Iranian political prisoner Shakila Monfared has started a hunger strike in protest against two new charges, her brother Ashkan Monfared said on July 31.
Monfared, 31, was on medical furlough when officers arrested her a day before her leave was set to end, her brother wrote on X, adding that she was “beaten” during her arrest.
She has been charged with “destruction” and “disturbing public order.”
Monfared, who is currently held in Tehran’s notorious Evin prison, was first convicted of “insulting sanctities” and “propaganda against the establishment” in 2020 and sentenced to just over four years in prison.
In 2021, while still in prison, she was handed two years and eight months in jail for allegedly being a “member of anti-establishment groups.”
Earlier this year, she was given an additional 15 months in prison after being convicted of having “links to opposition elements.”
Rights groups say the charges are “fabricated” and insist she has only engaged in peaceful dissent against the Islamic republic.
In April 2022, she went on a hunger strike and refused to take her medication after prison authorities refused her request to be taken to a hospital outside the prison.

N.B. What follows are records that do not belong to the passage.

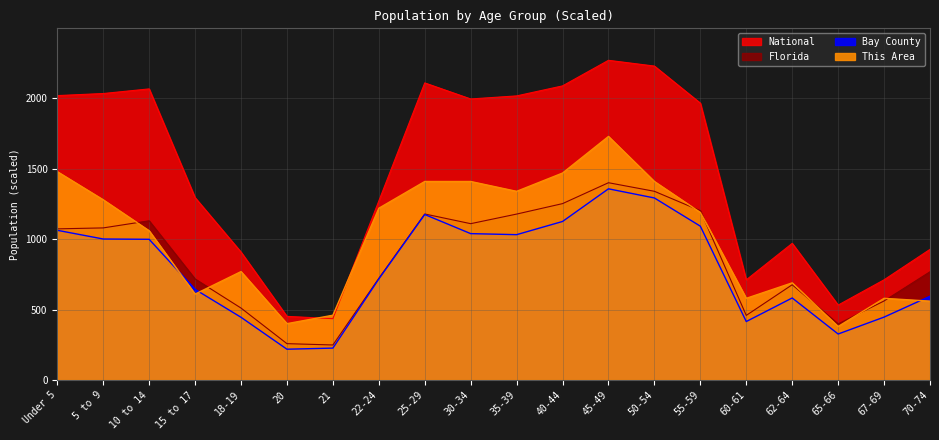

Is it true that Florida equals 1073.5 at Under 5?

True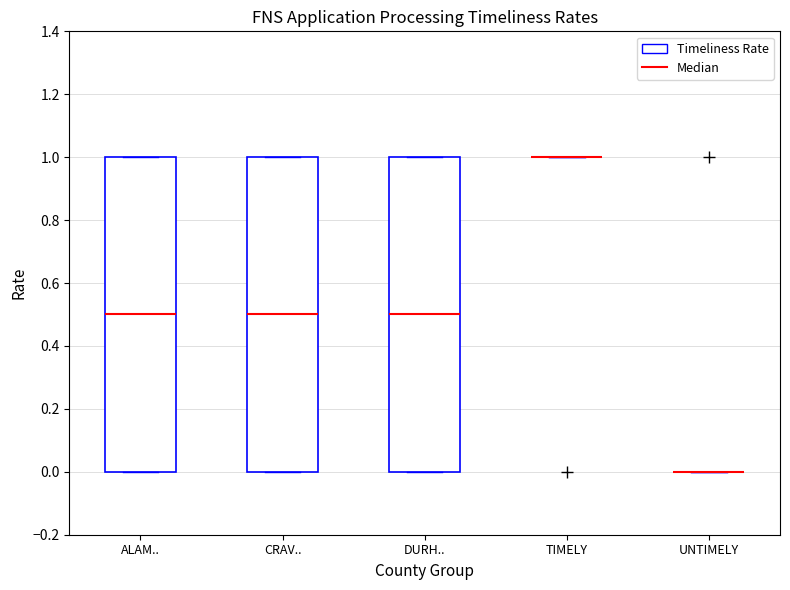

Reading left to right, transcribe this box plot: for each box, give where its median line is, the range the box spans, and where its two whiskers end, as read against the y-axis. The values are not printed on the chart, so give them approximately, as read against the axis.

ALAM..: median 0.5, box 0.0 to 1.0, whiskers 0.0 to 1.0
CRAV..: median 0.5, box 0.0 to 1.0, whiskers 0.0 to 1.0
DURH..: median 0.5, box 0.0 to 1.0, whiskers 0.0 to 1.0
TIMELY: box collapsed to a line at 1.0, whiskers 1.0 to 1.0
UNTIMELY: box collapsed to a line at 0.0, whiskers 0.0 to 0.0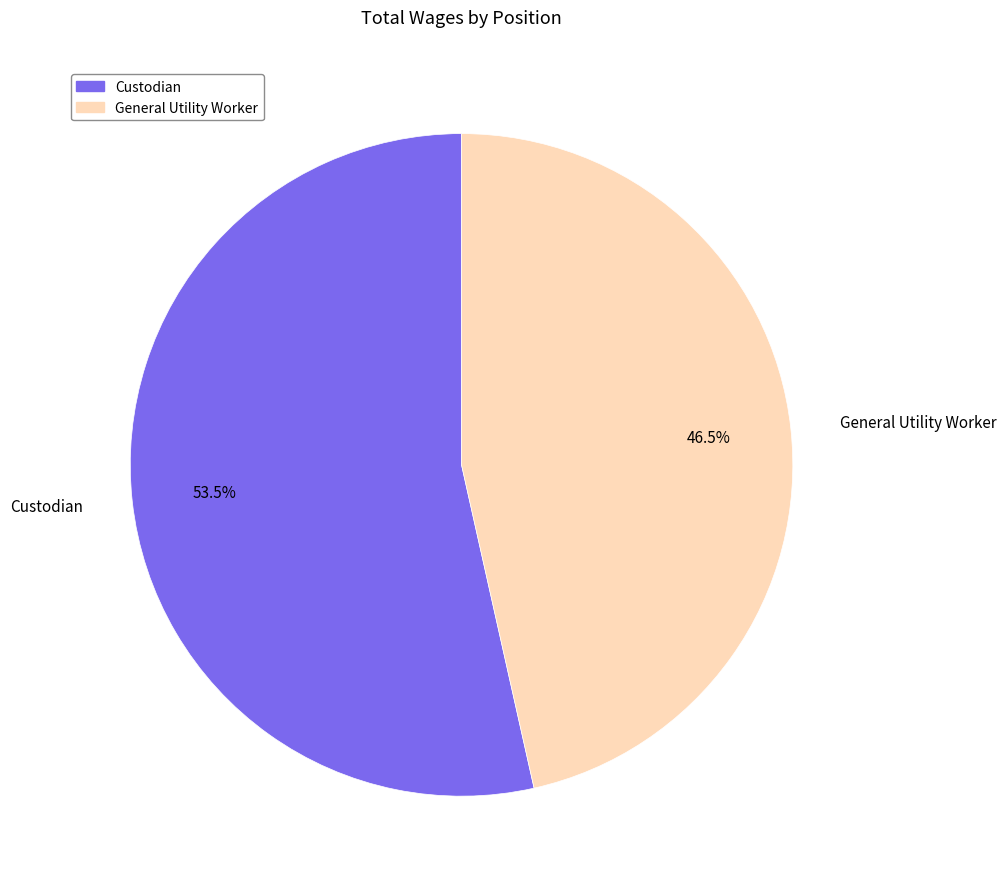

Which category has the smallest portion of the pie?

General Utility Worker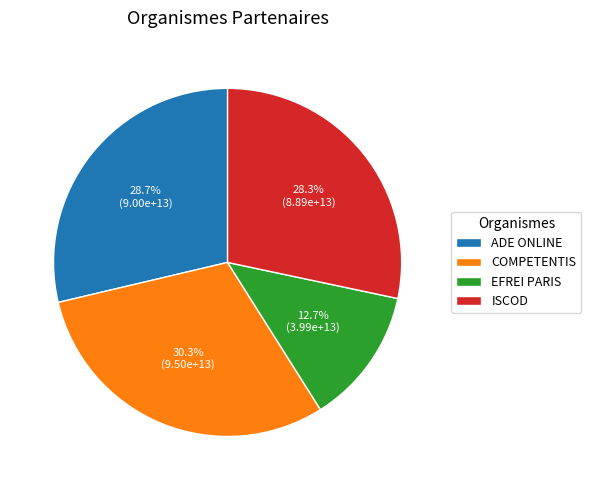

Approximately how many times larger is the value at ISCOD compared to EFREI PARIS?

2.2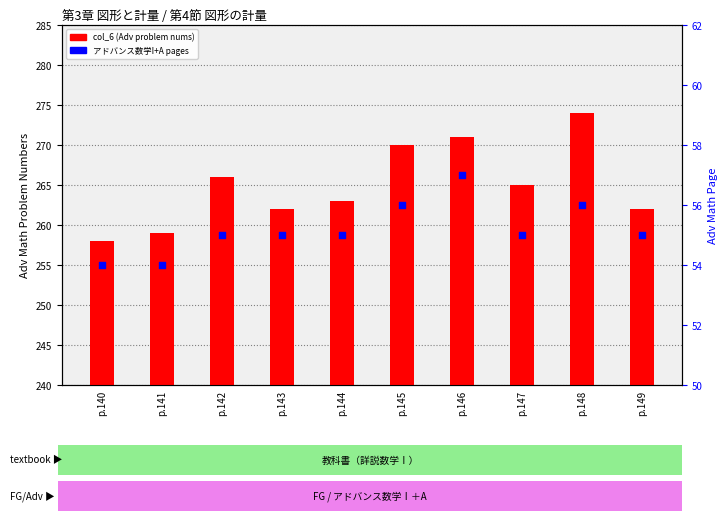

Is the value of アドバンス数学I+A pages at p.142 greater than the value of col_6 (Adv problem nums) at p.141?

No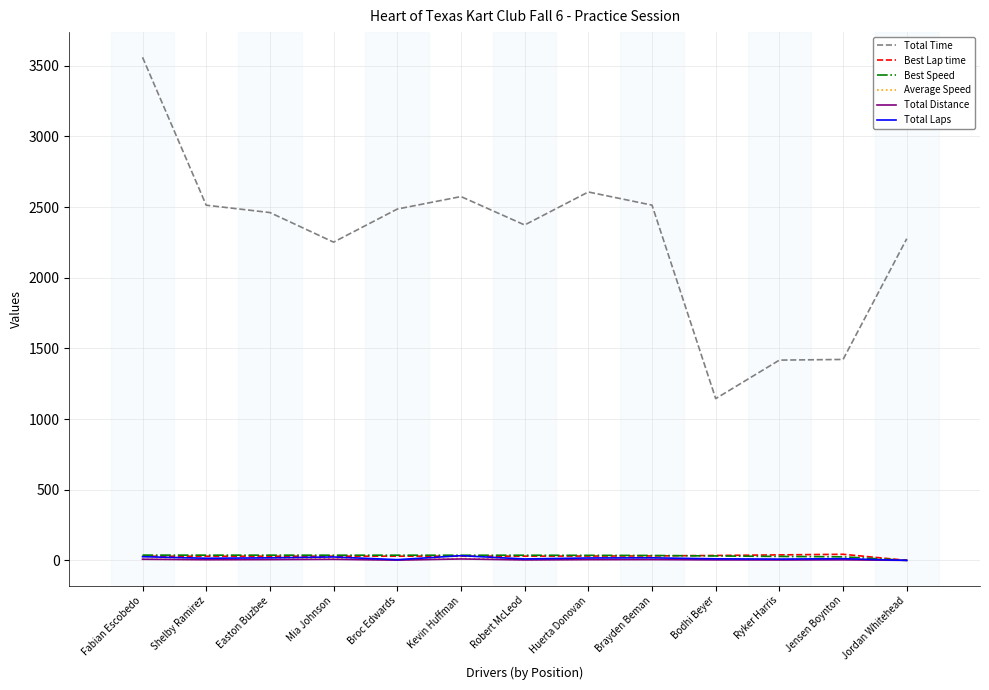

How many lines are shown in the chart?

6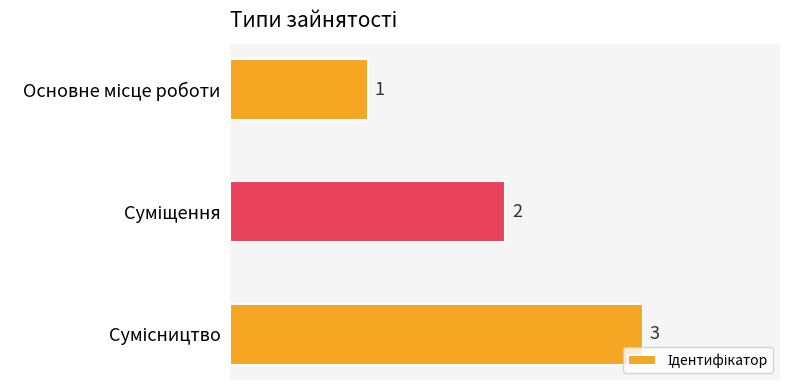

Are the bars grouped side by side (vs. stacked)?

No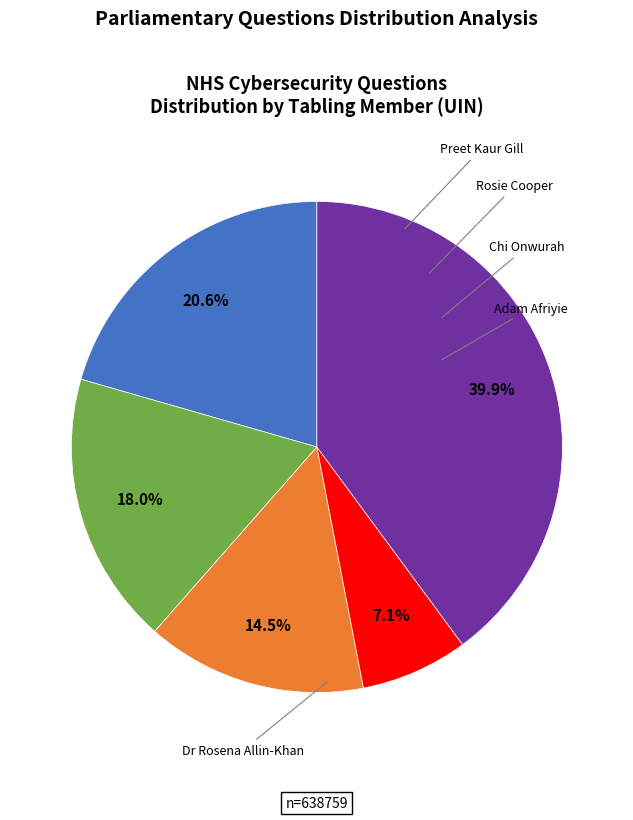

How many slices are in this pie chart?

5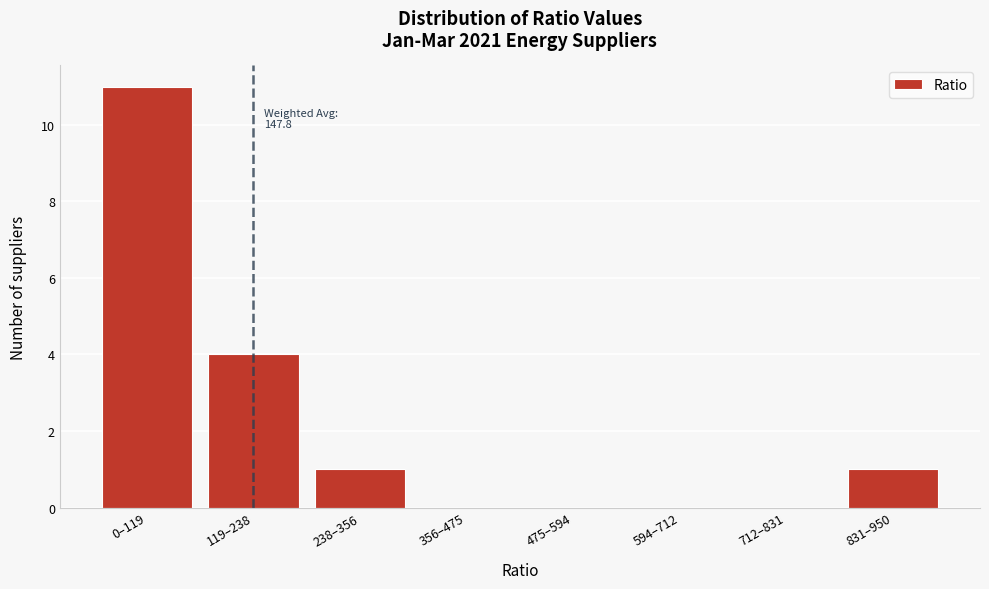

Reading left to right, transcribe all the data shown in this chart.

0–119=11	119–238=4	238–356=1	356–475=0	475–594=0	594–712=0	712–831=0	831–950=1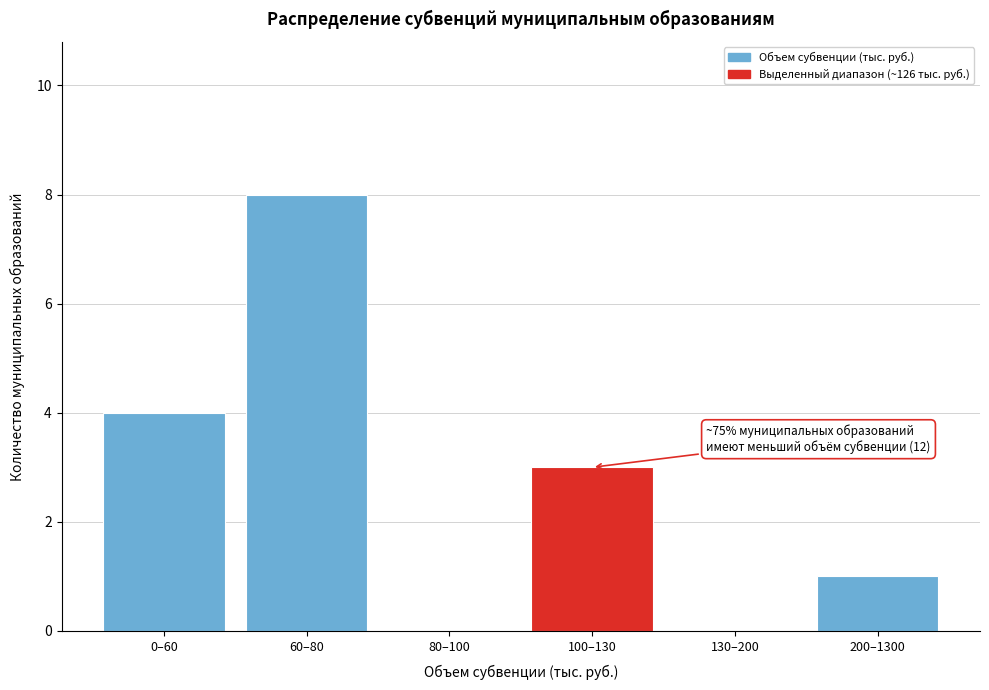

Reading left to right, what are all the values shown in this chart?

0–60=4	60–80=8	80–100=0	100–130=3	130–200=0	200–1300=1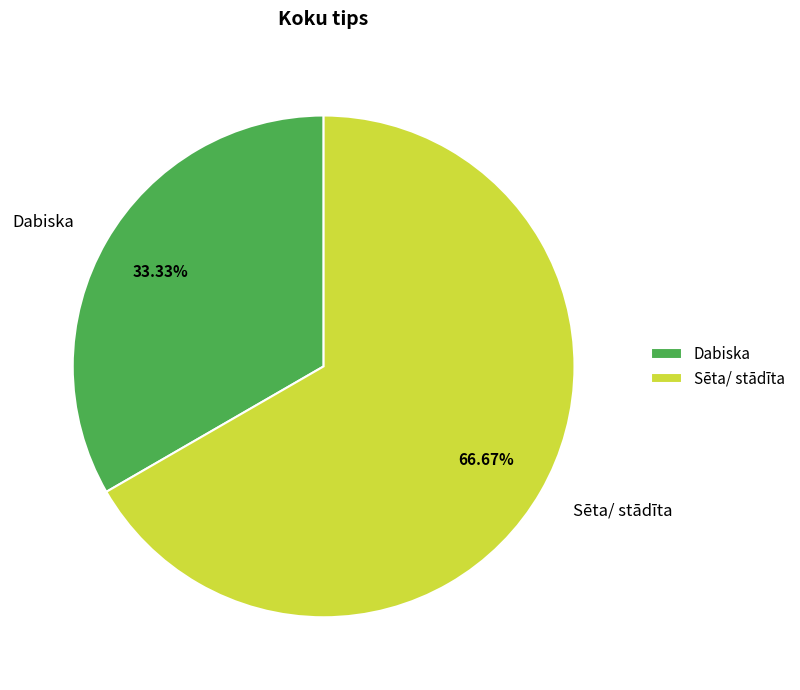

Is there a majority slice in this chart?

Yes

That same year, she accused the authorities in Qarchak prison of compelling several prisoners to threaten to kill her and went on a days-long hunger strike after her complaints were ignored.
Monfared’s brother said appeals and requests to the judiciary to investigate the new cases that have been brought against his sister “have hit a dead-end.”
U.S.-based nonprofit Freedom House has given Iran a low score of 11 out of 100, noting that it is not a free country.
In its most recent annual report, the organization said many “remain in prison for peacefully challenging the clerical establishment and criticizing human rights abuses.”